■ 文書の抜粋
════════════════════
夕食、親の金じゃないと絶対に頼めない値段をしていた

 そして問題の時間である。のんびり星見クルーズ、それが当初の予定だったはずだ。スポットへ向かう前に通話相手らに呑気にそう告げていたのを覚えているのだが、実際は異なる。というか、予定をねじ曲げられたのだ。
 歪曲の海人(うみんちゅ)の出現である。彼は20歳前半くらいの決して身体を鍛えているでもなさそうな青年。標準語も余裕で操る接しやすそうな男、と見えた。語尾に「スねっ!」を付けるチャラい態度の割に、スポットに向かうまでの車内では様々な物や動物についての博識さを見せ、態度や外見から見せる印象とは裏腹にやるじゃん!と思った。例えるなれば、武井壮に性質は近いのかもしれない。ある分野にだけ知識が強い的な。
════════════════════
■ 表示中の記録
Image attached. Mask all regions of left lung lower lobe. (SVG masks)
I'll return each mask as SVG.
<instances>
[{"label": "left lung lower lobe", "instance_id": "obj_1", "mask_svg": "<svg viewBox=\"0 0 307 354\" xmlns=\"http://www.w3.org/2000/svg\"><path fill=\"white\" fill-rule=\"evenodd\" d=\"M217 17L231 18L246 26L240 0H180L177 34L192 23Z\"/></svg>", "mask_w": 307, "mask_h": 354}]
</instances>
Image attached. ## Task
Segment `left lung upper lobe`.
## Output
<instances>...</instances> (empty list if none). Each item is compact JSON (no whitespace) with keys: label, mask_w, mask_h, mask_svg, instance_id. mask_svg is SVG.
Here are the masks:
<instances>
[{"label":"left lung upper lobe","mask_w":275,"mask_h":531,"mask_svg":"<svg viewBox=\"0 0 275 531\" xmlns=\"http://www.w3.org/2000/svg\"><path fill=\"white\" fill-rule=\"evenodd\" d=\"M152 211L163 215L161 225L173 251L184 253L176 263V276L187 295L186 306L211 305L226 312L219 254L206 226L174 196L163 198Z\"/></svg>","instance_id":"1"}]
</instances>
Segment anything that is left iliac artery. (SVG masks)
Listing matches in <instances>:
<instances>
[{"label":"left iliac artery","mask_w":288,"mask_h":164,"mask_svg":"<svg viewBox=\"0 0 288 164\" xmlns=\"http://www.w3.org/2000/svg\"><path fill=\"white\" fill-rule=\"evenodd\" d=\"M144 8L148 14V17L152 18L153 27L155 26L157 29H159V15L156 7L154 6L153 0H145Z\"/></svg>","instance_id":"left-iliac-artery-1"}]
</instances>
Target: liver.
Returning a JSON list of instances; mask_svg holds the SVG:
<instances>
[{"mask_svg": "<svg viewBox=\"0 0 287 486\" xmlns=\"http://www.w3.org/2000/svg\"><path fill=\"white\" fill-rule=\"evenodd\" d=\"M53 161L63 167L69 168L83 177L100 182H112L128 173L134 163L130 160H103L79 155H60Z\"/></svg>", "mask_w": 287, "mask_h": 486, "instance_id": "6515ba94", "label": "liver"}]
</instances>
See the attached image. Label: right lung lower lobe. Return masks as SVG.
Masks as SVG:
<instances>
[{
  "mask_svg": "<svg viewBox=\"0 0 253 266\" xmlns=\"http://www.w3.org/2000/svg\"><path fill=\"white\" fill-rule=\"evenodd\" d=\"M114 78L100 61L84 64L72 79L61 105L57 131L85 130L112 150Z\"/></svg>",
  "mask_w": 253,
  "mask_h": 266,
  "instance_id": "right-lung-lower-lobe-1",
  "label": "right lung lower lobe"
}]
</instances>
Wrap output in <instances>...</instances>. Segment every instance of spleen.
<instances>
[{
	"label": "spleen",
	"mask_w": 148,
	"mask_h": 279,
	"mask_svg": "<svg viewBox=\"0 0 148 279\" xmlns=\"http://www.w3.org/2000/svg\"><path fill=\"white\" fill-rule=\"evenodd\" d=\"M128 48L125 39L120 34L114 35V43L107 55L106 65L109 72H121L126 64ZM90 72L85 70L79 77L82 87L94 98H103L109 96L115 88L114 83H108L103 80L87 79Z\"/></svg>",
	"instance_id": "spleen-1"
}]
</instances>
════════════════════
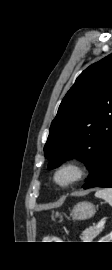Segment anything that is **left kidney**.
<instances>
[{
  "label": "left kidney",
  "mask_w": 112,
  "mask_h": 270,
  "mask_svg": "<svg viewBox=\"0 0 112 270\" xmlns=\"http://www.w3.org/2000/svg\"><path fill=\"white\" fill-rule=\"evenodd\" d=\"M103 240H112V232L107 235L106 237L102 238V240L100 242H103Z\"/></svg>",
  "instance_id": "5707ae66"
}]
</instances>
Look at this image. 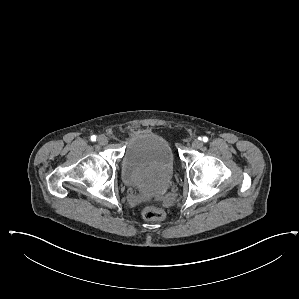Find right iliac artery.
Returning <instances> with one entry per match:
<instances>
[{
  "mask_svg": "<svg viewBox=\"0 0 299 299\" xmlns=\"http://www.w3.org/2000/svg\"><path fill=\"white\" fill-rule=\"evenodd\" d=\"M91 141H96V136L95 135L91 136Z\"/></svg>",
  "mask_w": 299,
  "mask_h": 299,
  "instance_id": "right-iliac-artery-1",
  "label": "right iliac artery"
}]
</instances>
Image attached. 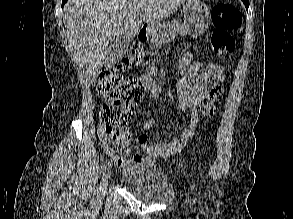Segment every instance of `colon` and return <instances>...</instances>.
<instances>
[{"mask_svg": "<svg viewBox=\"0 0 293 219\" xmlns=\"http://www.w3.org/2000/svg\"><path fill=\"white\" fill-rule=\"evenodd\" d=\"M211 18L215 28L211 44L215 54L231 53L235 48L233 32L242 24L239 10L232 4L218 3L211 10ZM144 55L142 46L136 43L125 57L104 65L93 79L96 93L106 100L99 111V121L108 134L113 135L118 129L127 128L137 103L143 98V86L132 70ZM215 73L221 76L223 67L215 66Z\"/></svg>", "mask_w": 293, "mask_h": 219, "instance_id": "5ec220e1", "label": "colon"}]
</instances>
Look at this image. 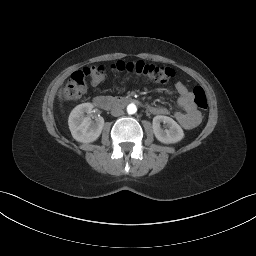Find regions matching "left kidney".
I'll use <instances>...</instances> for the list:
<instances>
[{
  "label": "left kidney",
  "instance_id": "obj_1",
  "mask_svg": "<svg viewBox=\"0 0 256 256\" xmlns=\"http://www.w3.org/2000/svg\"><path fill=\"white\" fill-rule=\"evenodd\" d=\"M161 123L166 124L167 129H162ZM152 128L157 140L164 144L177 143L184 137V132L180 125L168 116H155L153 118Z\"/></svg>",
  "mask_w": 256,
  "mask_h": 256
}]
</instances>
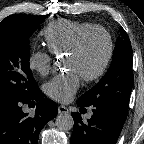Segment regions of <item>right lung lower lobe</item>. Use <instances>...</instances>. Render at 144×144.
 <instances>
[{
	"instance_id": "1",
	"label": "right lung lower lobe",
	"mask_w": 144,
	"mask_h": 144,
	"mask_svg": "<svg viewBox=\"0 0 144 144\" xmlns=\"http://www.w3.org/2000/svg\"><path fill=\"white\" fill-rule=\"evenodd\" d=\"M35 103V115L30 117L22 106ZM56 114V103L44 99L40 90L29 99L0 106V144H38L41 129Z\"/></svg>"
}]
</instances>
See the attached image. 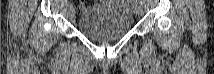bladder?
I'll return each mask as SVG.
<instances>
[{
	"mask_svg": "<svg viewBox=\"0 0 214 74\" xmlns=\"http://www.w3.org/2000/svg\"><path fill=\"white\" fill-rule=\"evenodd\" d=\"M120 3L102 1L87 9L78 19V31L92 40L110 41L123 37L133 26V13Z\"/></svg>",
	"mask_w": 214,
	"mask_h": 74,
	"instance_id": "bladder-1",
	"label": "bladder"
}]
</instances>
════════════════════
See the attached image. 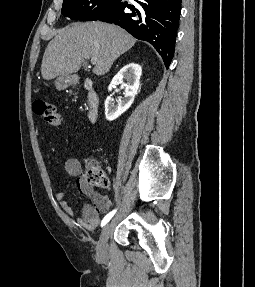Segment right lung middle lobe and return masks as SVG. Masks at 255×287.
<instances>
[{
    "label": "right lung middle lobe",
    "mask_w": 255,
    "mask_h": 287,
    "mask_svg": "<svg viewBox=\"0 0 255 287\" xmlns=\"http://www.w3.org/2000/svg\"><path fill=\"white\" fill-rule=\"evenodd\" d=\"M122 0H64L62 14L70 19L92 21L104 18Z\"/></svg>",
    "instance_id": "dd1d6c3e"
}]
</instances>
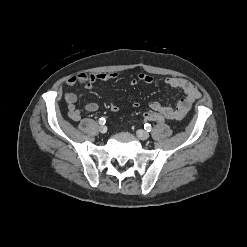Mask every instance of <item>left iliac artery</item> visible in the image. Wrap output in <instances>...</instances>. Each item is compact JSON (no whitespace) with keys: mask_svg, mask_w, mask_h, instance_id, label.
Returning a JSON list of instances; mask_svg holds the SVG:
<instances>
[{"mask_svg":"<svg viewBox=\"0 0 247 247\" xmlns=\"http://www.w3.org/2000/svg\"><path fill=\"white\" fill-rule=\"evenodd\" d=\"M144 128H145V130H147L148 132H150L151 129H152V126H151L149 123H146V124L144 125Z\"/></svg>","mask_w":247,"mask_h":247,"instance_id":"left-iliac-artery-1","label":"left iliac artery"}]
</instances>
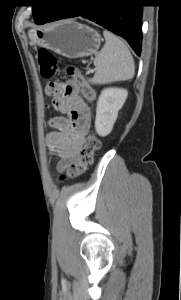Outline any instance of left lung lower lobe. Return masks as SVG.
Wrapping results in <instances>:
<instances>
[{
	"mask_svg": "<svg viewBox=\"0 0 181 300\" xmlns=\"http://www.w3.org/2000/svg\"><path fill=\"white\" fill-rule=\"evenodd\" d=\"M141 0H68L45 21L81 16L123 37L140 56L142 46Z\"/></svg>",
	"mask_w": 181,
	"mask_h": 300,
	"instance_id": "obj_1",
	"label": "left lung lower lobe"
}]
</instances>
════════════════════
■ 演習の課題
A: 星見クルーズを扱った文書の抜粋では、当初の予定は何だったと書かれていますか?
B: 星見クルーズを扱った文書の抜粋を、最後の一文の後から書き継いでください。
記録はここでは一切使いません。

■ 課題別の解答
A: のんびり星見クルーズです。

B:
 雲行きが怪しくなったのは、車を走らせて20分ほどして彼の店に到着した際である。「あー、今日曇ってて星見えないかもッスねっ!ジャングルツアーに変更しますか!」と一言。驚いてる暇もなく、ジャングルに入るための装備として長靴と手袋を持ってきた彼は、行き先を見晴らしのいい丘から山の中のジャングルに変更し車を走らせた。2度目になるが、私は動物が苦手である。ジャングルツアーに変更してからの彼は島に住む危険生物の話をしてくれた。基本的に大丈夫ッスね!と彼は言うが、私が例外になる可能性を考えているのは伝わっていなさそうであった。というか、ビビる奴は大抵自分のことを例外だと思っている。島に住み、それを生業としているお前には分かるまい。
  心の準備が出来ないまま到着。車外に出ると「みゃー」と何かの鳴き声が聞こえた。あ、猫さんかな?と私が和んでいると、「野生の孔雀ッスねぇ!」と。クジャクってミャーって鳴くんだ。ってか野生の孔雀!? 魔境すぎる。
 

ジャングルへの入口

 そもそも22時過ぎから森に入るの怖すぎるという話で、星を見るならいいけども予定変更が入ったせいで……。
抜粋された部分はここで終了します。